The Takeovers Panel has received an application from Keybridge Capital Limited concerning the affairs of Yowie Group Ltd. This application, notable for being disputed by Keybridge’s own CEO, Mr. Nicholas Bolton, centers around a series of escalating corporate maneuvers between Yowie and Keybridge. Keybridge, holding 78.34% voting power in Yowie, and WAM Group, with 45% in Keybridge, are at the heart of the dispute.

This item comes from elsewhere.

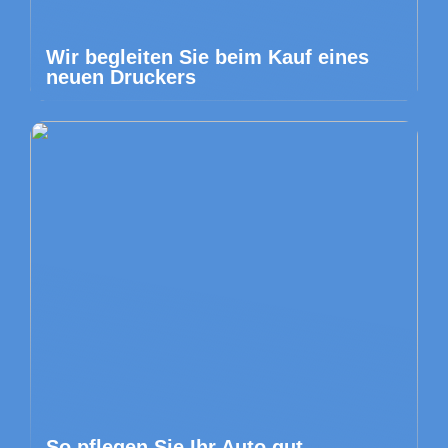
Wir begleiten Sie beim Kauf eines
neuen Druckers
So pflegen Sie Ihr Auto gut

The conflict intensified when Keybridge sought to remove directors from Yowie, following earlier attempts to remove Keybridge directors themselves. Yowie responded with a conditional scrip takeover bid for Keybridge and a private placement of shares. Keybridge alleges the placement, involving 34,405,185 new Yowie shares at 1.5c each, includes trading restrictions that create a relevant interest for Yowie in its own shares, contravening takeover laws.

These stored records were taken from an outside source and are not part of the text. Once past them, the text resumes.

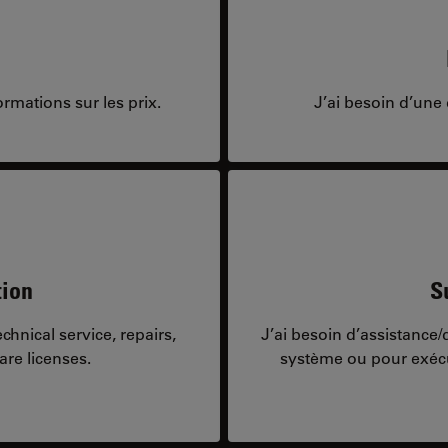
rmations sur les prix.
J’ai besoin d’une 
tion
S
hnical service, repairs,
J’ai besoin d’assistance
are licenses.
système ou pour exécu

Keybridge argues that the restrictions on trading the placement shares and the interests of Keybridge and WAM Group in Yowie create contraventions of section 606 of the Corporations Act. Keybridge seeks orders to halt the share issuance or prevent disposal of issued shares. Final orders sought include cancellation of the shares, vesting them in ASIC, or preventing the recipients from voting them at any Keybridge-initiated Yowie members’ meeting for 12 months. The Panel has not yet decided whether to conduct proceedings and makes no comment on the application’s merits.